Performance comparison of android versions, the test was carried on the Samsung Galaxy S GT-19000 : 1 Ghz ARM cortex A8 single core CPU :

- 2.1 ECLAIR : 3.7 seconds

- 2.2 FROYO : 1.6 second

Those performance results show the real speed improvement brought by the JIT (Just In Time) compiler added in the Froyo version of Android delivered in may 2010.

To get the maximum performance from the CPU, the only way is to use Native ARM code.

The performance test between Java + Dalvik code and C code with ARM code was carried on an HTC Sensation Z710E / Pyramid : 1.2 Ghz ARM dual core CPU running the Gingerbread (2.3.3) version of android:

Single task Dalvik java code : 1.6 second

Single task Native c code : 0.8 second

Dual tasks Dalvik java code : 2.2 seconds

Dual tasks Native C code : 1 second

Performance using JIT and using ARM Native Code

The native code is almost 5 times faster than the Eclair code (2.1 january 2010).

Single Core versus Dual Core Dalvik code and Dual Core Native code running a two concurrent processes :

New Android phones using Intel ATOM processors (Z2460) are about to be delivered. In this case the development tools are able to compile the code in multiple formats : ARM, I86 and Java Dalvik pseudo code. Here is the diagram of the compilation and running processes. The android kernel choose automatically the native code according the processor type. In the Intel Atom case, if an ARM code is detected, this code is interpreted so the program is able to provide the proper service but at a performance cost. The ARM interpretor is less efficient that the Dalvik JIT machine (about 20 % less).

Intel Z2460 1.6 Ghz	i86	Dalvik	arm
One Task	0.69	0.953	1.165
Two Tasks	0.777	1.337	1.488

The intel Atom Z2460 is a single core processor with dual threads capabilities.

Galaxy Note 1.4 Ghz	Arm	Dalvik
One Task	0.558	1.064
Two Tasks	0.564	1.361

The ARM processor in the galaxy Note is a little more efficient than the intel.
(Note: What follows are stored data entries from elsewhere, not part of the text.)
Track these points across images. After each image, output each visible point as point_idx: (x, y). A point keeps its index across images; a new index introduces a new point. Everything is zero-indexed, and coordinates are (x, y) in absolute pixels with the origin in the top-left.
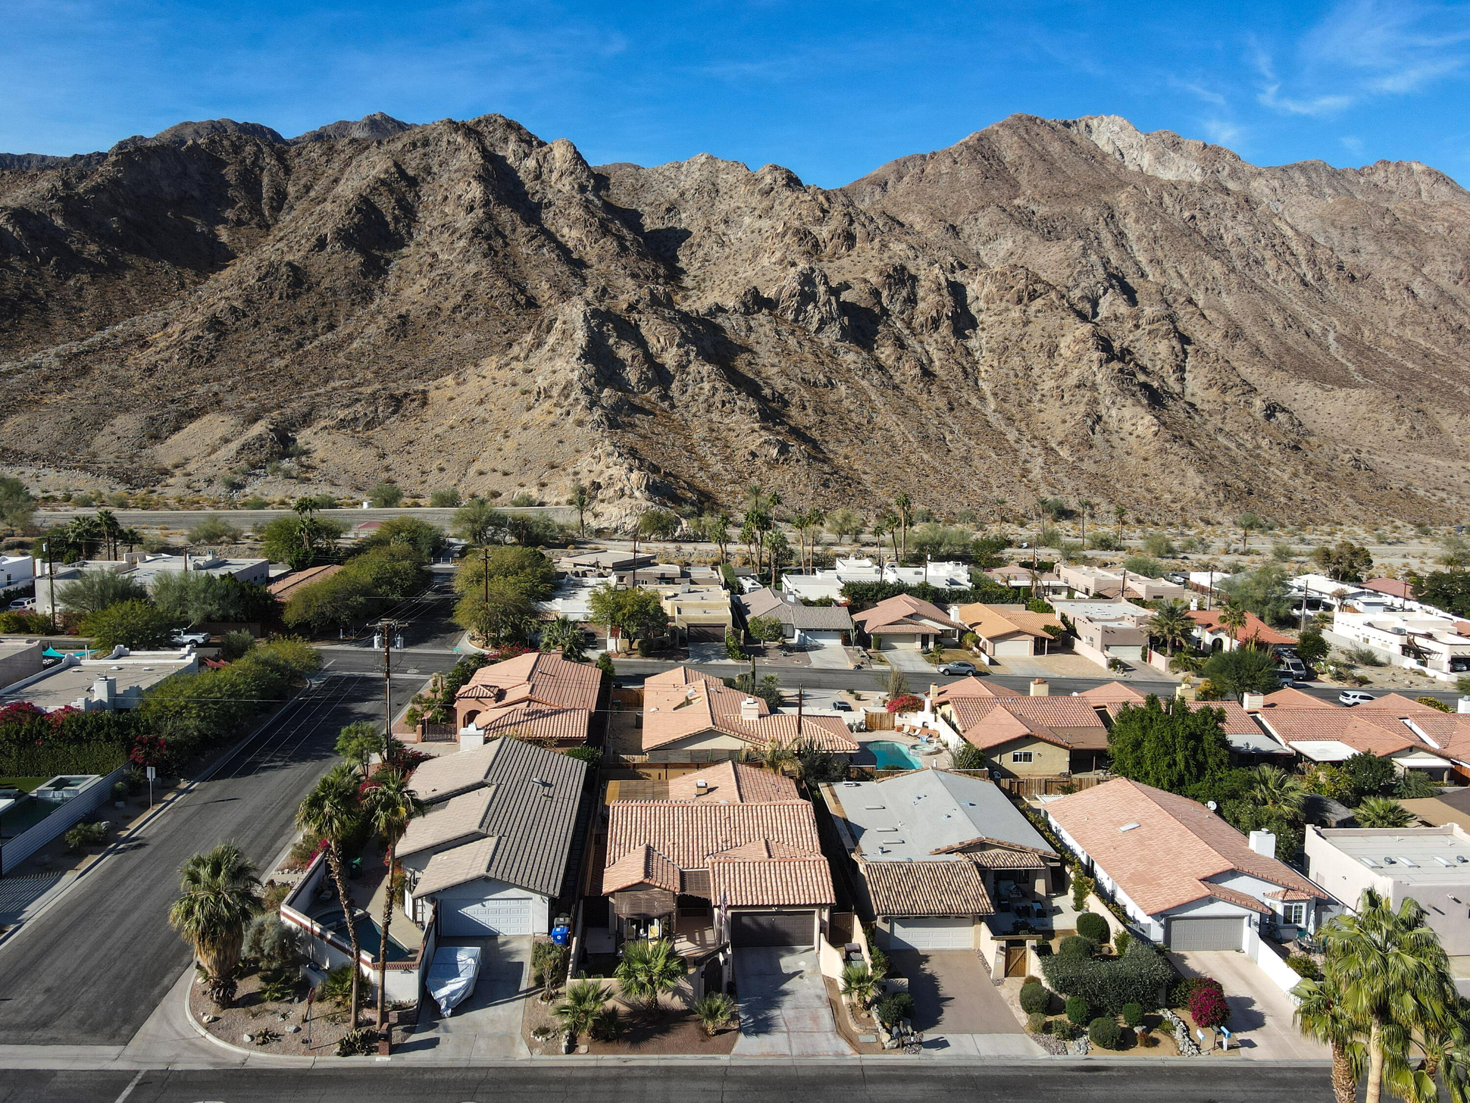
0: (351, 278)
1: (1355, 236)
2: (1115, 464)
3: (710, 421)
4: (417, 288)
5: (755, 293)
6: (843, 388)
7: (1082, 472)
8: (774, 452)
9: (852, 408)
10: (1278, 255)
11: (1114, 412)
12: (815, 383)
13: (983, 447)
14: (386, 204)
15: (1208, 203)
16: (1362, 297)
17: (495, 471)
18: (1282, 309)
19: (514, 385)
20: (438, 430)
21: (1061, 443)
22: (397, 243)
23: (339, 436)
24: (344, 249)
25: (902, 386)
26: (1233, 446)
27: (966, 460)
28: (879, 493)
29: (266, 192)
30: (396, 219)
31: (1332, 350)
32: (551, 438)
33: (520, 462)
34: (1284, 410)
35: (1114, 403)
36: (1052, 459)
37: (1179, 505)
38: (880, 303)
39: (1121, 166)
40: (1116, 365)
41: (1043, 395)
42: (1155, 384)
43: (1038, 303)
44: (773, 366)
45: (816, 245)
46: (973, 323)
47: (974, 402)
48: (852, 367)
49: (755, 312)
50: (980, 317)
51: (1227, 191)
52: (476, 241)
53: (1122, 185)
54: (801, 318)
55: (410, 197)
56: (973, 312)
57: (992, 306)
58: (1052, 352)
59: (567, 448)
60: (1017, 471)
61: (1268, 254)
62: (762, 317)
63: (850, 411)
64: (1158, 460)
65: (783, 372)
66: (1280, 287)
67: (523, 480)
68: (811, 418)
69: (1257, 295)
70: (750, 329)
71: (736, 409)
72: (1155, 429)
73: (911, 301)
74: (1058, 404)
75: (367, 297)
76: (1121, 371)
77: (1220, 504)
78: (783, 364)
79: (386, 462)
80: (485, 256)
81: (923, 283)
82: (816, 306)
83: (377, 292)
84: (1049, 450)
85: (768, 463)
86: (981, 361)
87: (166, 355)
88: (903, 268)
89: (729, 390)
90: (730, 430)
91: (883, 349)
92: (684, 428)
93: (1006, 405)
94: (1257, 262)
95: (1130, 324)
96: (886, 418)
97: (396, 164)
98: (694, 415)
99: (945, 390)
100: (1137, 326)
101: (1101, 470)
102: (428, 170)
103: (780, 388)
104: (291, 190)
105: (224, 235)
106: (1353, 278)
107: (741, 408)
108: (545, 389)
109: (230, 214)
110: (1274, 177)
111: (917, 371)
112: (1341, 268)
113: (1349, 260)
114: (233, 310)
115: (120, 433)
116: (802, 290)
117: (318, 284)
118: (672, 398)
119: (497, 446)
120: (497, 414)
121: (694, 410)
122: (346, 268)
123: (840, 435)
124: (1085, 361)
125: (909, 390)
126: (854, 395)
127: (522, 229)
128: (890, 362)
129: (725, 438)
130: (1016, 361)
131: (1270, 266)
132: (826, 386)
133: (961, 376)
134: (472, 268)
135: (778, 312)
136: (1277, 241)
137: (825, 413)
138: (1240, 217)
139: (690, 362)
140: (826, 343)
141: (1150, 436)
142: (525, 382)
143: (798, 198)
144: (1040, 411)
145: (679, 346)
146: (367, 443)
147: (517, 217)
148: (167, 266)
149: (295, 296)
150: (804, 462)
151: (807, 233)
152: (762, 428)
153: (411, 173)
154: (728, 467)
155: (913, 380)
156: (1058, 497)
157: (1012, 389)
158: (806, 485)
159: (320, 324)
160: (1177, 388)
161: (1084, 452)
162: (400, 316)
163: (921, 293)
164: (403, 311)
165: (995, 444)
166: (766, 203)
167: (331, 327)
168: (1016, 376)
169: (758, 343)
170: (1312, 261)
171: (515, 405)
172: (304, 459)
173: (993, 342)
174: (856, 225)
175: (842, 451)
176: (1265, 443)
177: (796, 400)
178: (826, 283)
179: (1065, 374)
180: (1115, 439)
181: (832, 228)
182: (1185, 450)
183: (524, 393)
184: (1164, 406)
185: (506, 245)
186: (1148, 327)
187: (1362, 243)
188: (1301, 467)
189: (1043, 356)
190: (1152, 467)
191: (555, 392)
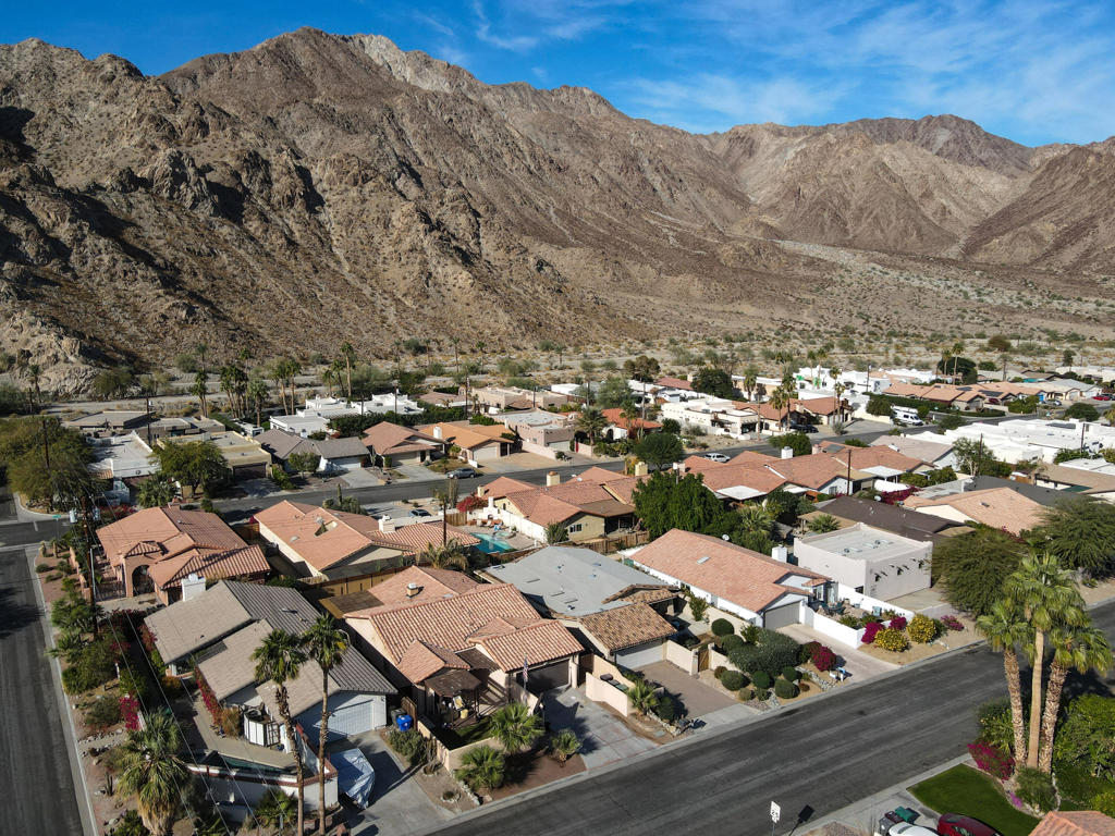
1: (556, 139)
2: (446, 309)
3: (115, 289)
5: (130, 173)
6: (225, 256)
7: (425, 317)
8: (183, 314)
9: (235, 272)
10: (511, 151)
11: (440, 270)
12: (199, 253)
13: (347, 301)
15: (460, 110)
16: (567, 182)
18: (518, 190)
21: (405, 295)
25: (273, 253)
26: (521, 291)
27: (337, 311)
28: (277, 343)
31: (553, 219)
34: (547, 265)
35: (439, 262)
36: (401, 307)
37: (496, 338)
38: (241, 183)
39: (391, 77)
40: (436, 234)
41: (385, 258)
42: (464, 248)
43: (370, 185)
44: (158, 238)
45: (172, 131)
46: (320, 201)
47: (333, 265)
48: (228, 238)
49: (132, 191)
50: (326, 196)
51: (470, 101)
53: (397, 92)
54: (175, 195)
56: (319, 192)
57: (335, 187)
58: (387, 224)
60: (378, 319)
61: (505, 150)
62: (139, 195)
63: (234, 276)
64: (477, 305)
65: (169, 244)
66: (515, 174)
68: (204, 283)
69: (501, 180)
70: (130, 206)
71: (138, 277)
72: (471, 281)
73: (267, 182)
74: (397, 265)
76: (440, 238)
77: (523, 335)
78: (168, 237)
81: (274, 167)
82: (188, 186)
84: (398, 301)
85: (179, 324)
86: (332, 232)
88: (257, 154)
89: (128, 261)
90: (136, 296)
91: (250, 223)
92: (90, 296)
93: (358, 267)
94: (498, 156)
95: (437, 202)
96: (266, 281)
98: (99, 284)
99: (307, 256)
100: (442, 204)
101: (438, 314)
103: (170, 258)
106: (560, 169)
107: (143, 277)
110: (498, 93)
111: (282, 241)
112: (552, 162)
113: (554, 156)
116: (174, 170)
118: (73, 269)
121: (98, 279)
123: (232, 297)
124: (414, 231)
125: (279, 257)
126: (235, 262)
128: (258, 234)
129: (133, 304)
130: (360, 231)
131: (507, 159)
132: (209, 255)
133: (318, 245)
135: (154, 190)
136: (509, 141)
137: (214, 279)
138: (483, 121)
139: (84, 236)
140: (202, 218)
141: (468, 287)
143: (143, 87)
144: (384, 271)
145: (71, 221)
150: (210, 321)
151: (163, 121)
152: (166, 293)
154: (143, 329)
155: (281, 248)
156: (413, 337)
157: (360, 253)
158: (216, 341)
160: (476, 250)
161: (423, 301)
163: (274, 176)
165: (355, 298)
166: (110, 90)
168: (362, 243)
169: (140, 218)
170: (533, 156)
173: (339, 217)
174: (206, 115)
175: (236, 310)
176: (540, 289)
177: (186, 267)
178: (194, 165)
179: (399, 241)
180: (443, 289)
181: (186, 116)
182: (494, 296)
184: (472, 264)
186: (450, 205)
187: (560, 144)
188: (565, 305)
189: (380, 226)
190: (474, 309)
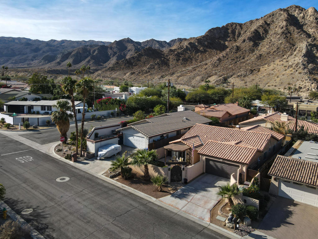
0: (250, 47)
4: (266, 48)
14: (261, 31)
17: (273, 85)
19: (282, 65)
20: (261, 77)
22: (262, 39)
23: (237, 79)
24: (249, 41)
29: (237, 33)
30: (263, 34)
32: (290, 77)
33: (280, 83)
52: (282, 35)
55: (267, 28)
59: (294, 80)
67: (280, 87)
75: (253, 51)
79: (246, 84)
80: (284, 38)
83: (256, 50)
87: (209, 66)
97: (265, 21)
102: (273, 21)
104: (242, 32)
105: (227, 43)
108: (291, 65)
109: (228, 39)
114: (223, 56)
115: (197, 80)
117: (242, 50)
119: (275, 79)
120: (276, 72)
122: (249, 45)
127: (296, 31)
134: (280, 42)
142: (285, 64)
146: (243, 80)
147: (295, 28)
148: (215, 50)
149: (237, 53)
153: (268, 23)
159: (241, 58)
162: (260, 55)
164: (261, 54)
167: (244, 58)
171: (282, 70)
172: (228, 84)
183: (285, 66)
185: (291, 35)
191: (294, 66)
Furthermore, the Arm processor is a true dual core.

And Now PC or Mac using Intel ships (Atom and Core 2 Duo)

Using a Core 2 Duo 2 Ghz, the performance are :

1 thread = 0.275 second (one process computing 5000 digits of PI)
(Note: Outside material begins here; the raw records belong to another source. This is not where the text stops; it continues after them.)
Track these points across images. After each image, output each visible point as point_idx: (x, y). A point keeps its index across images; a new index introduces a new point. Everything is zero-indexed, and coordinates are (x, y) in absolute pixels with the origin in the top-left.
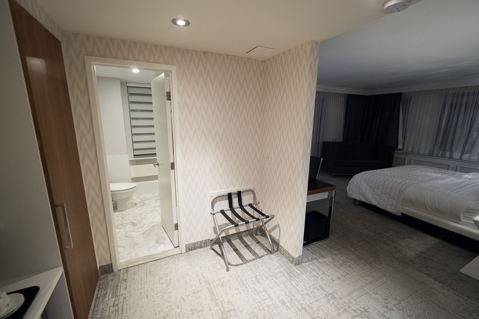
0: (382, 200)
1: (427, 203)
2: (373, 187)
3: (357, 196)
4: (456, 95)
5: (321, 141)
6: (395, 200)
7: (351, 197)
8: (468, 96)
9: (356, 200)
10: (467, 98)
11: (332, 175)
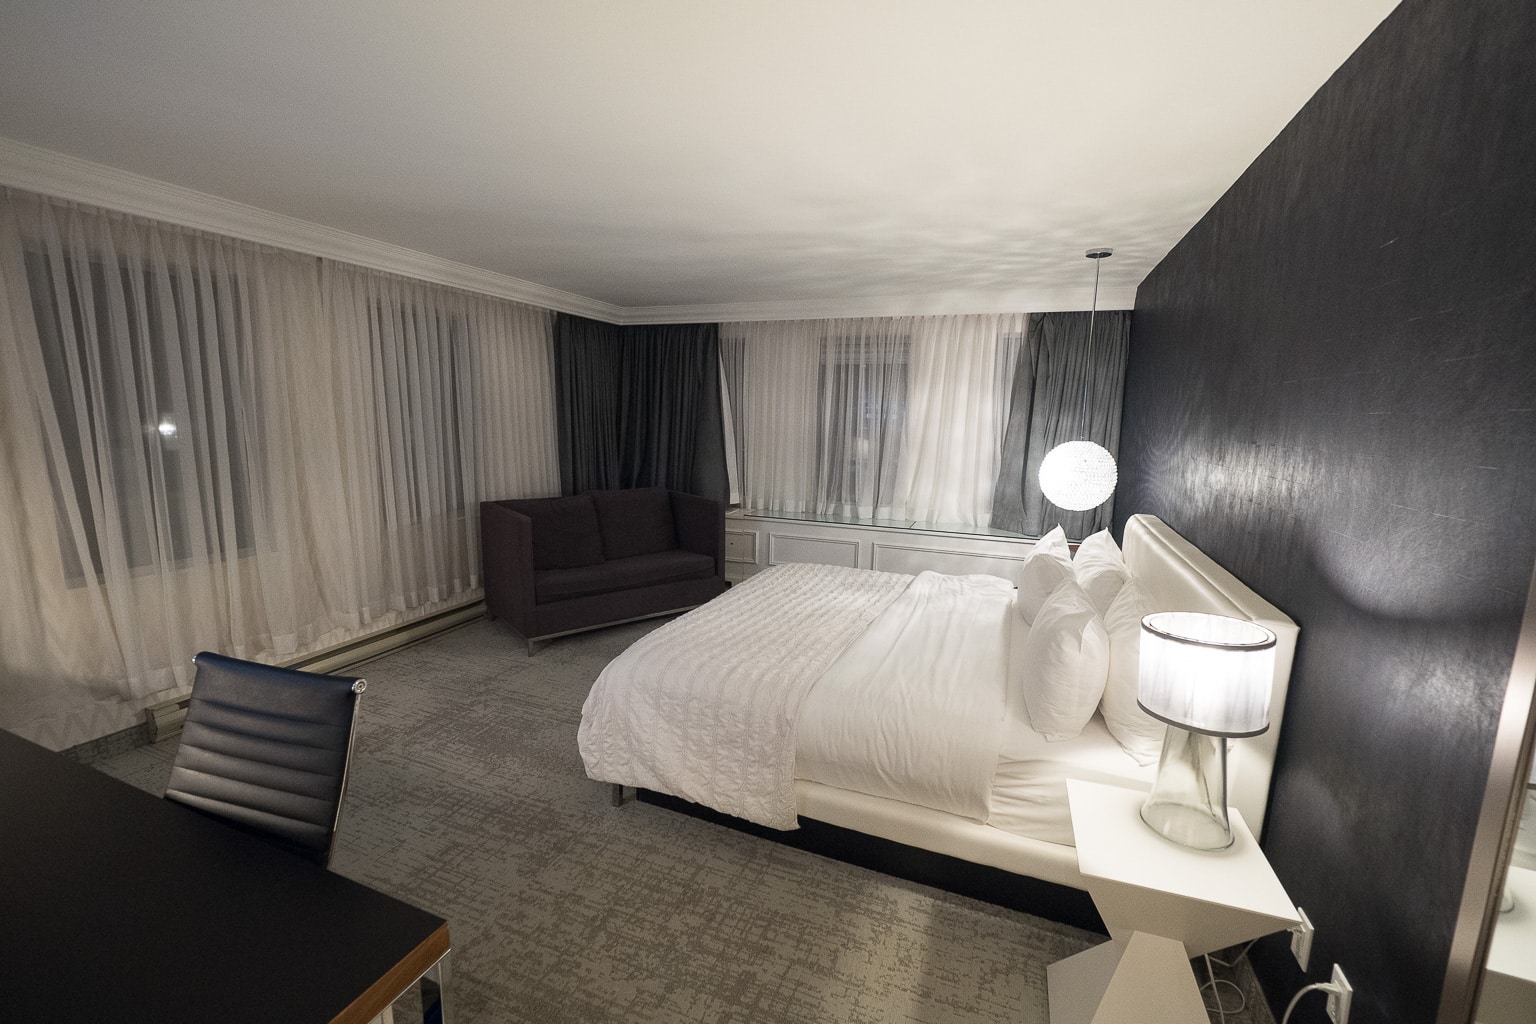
0: (722, 773)
1: (879, 759)
2: (681, 717)
3: (624, 770)
4: (844, 343)
5: (469, 498)
6: (769, 767)
7: (600, 780)
8: (867, 345)
9: (621, 786)
10: (866, 352)
11: (531, 644)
2 threads = 0.279 second (two processes each computing 5000 digits of PI)

4 threads = 0.557 second

The same calculation on PC running Ubuntu 11.04 on an Intel Atom N 550 at 1.5 Ghz gives the following results :
1 thread = 0.665 second
2 threads = 0.7 second
4 threads = 1.0 second

This means than the CPU performance of the Apple A5 is better than the Atom N550 ( (2 physical cores and 4 logical cores) at a clock 50% higher. It should be underlined that the ARM achitecture is very efficient regarding the task concurrency performance. There is almost no difference between a single thread and two threads.

Intel Core 2 Duo P9400 2.4Ghz
1 thread = 0.151 s
2 threads = 0.160 s
4 threads = 0.320 s

ATOM 330 1.6 Ghz (2 physical cores and 4 logical cores)
1 thread = 0,655 s
2 threads = 0.660 s
4 threads = 1.035 s

Celerom 900 Mhz (1 physical core)
1 thread = 0.771 s
2 threads = 1.720 s
4 threads = 3.180 s

The Apple engineers have really done a great job with the hardware to achieve those performance.